# wednesday nighters at nimi



## bassinkrazy (Apr 12, 2005)

We will be launching from the SOUTH MAIN STREET launch at 5 tonight NOT the North apologies for any confusion . hope to see you all there tonight ..again the south main street ramp at 5-9 p.m . thank you


----------



## RH1 (Apr 13, 2013)

Are these team tourneys?


----------



## jjpugh (Feb 6, 2007)

How did this go? I wish I could of made it. The next one is this wen. On north res. Correct?


----------



## RH1 (Apr 13, 2013)

I heard only 2 boats showed


----------



## tilefish (Aug 6, 2012)

Yeah it was a small turn out. Counting Tom and John there were 3 boats. We need 5 or more for it to be worth it.


----------



## tilefish (Aug 6, 2012)

RH1 said:


> Are these team tourneys?


Yes it is 1 or 2 per boat. $20 either way. Includes big bass if there is enough boats.


----------



## bassinkrazy (Apr 12, 2005)

RH1 said:


> Are these team tourneys?


we would prefer teams as to unload and load boats faster but no you can fish alone


----------



## bassinkrazy (Apr 12, 2005)

jjpugh said:


> How did this go? I wish I could of made it. The next one is this wen. On north res. Correct?


yes this weds. on north res. from 5-9 off limits still apply from midnight the prior monday of each tourney ...


----------



## bassinkrazy (Apr 12, 2005)

------------------------

▶ Directions:
1. Copy the plant catalog listing below word for word, beginning at the line that contains "county / district: Clarke" and running through the final line of the listing.
2. Write the next part of the forum thread about the Wednesday night bass tournaments, picking up after its last line.

[Stored data entries]
------------------------

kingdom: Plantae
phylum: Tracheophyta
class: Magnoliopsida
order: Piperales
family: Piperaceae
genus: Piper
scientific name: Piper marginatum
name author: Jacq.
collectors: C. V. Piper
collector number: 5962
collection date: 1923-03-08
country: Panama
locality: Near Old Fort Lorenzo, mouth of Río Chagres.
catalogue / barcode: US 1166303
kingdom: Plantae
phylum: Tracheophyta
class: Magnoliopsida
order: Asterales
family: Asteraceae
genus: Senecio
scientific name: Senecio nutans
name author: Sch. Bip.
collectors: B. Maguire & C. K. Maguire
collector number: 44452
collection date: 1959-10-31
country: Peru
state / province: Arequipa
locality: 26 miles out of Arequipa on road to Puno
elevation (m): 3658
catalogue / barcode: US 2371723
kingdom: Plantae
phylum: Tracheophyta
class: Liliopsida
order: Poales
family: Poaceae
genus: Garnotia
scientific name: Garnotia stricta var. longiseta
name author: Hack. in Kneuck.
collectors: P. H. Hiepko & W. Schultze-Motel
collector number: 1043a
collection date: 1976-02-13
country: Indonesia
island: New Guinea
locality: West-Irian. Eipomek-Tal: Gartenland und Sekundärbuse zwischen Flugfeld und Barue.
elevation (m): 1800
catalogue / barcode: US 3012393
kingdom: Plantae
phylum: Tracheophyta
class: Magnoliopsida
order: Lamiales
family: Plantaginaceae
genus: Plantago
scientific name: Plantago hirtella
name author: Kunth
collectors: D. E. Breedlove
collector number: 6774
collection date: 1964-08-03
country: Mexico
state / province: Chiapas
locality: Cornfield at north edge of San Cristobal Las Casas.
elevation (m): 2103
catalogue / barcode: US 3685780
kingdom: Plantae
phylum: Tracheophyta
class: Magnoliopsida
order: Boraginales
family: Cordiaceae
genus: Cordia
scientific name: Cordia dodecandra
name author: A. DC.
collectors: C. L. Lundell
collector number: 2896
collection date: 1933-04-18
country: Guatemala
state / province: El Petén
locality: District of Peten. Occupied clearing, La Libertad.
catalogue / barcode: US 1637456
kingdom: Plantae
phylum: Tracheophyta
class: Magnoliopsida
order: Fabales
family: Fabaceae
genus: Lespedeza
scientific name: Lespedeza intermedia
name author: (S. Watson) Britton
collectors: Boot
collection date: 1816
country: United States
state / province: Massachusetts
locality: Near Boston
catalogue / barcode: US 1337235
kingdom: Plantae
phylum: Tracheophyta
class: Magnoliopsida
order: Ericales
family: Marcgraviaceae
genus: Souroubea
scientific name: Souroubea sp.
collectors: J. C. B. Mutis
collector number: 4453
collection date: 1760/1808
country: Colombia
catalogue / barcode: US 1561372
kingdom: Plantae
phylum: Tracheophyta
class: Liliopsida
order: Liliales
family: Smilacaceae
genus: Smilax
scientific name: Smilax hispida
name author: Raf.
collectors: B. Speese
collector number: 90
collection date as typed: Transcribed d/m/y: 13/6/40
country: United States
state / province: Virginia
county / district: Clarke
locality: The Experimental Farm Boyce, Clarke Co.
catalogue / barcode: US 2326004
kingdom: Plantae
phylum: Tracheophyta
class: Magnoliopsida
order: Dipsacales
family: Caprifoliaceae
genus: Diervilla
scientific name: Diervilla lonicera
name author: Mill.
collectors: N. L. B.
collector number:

------------------------

▶ Answers provided:
1.
county / district: Clarke
locality: The Experimental Farm Boyce, Clarke Co.
catalogue / barcode: US 2326004
kingdom: Plantae
phylum: Tracheophyta
class: Magnoliopsida
order: Dipsacales
family: Caprifoliaceae
genus: Diervilla
scientific name: Diervilla lonicera
name author: Mill.
collectors: N. L. B.
collector number:

2.
RH1 said:


> I heard only 2 boats showed


yes was only 4 boats but like every year seems to take a couple weeks for the word to get out then we usually get around 10-15 depending on the weather were really workin hard on getting a steady amount of anglers every week so spread the word if you will thank you


----------



## rjshoaff68 (Mar 26, 2016)

Is this tournament still going on? Price? Sign up?


----------



## RH1 (Apr 13, 2013)

Alternate weeks between north and nimi, This coming week is nimi


----------



## rjshoaff68 (Mar 26, 2016)

Ok how much and where do we meet at?


----------



## RH1 (Apr 13, 2013)

Nimi is at s. Main street ramp.
20 per boat. 5pm start time and must be in line to weigh in at 9pm


----------



## rjshoaff68 (Mar 26, 2016)

Ok thank going to try and make it


----------



## tilefish (Aug 6, 2012)

14 boats this week. Don't forget there is an off limits the Monday before the tournament.


----------



## squidlips2020 (Jul 3, 2012)

Winning weight?


----------



## tilefish (Aug 6, 2012)

squidlips2020 said:


> Winning weight?


----------



## tilefish (Aug 6, 2012)

squidlips2020 said:


> Winning weight?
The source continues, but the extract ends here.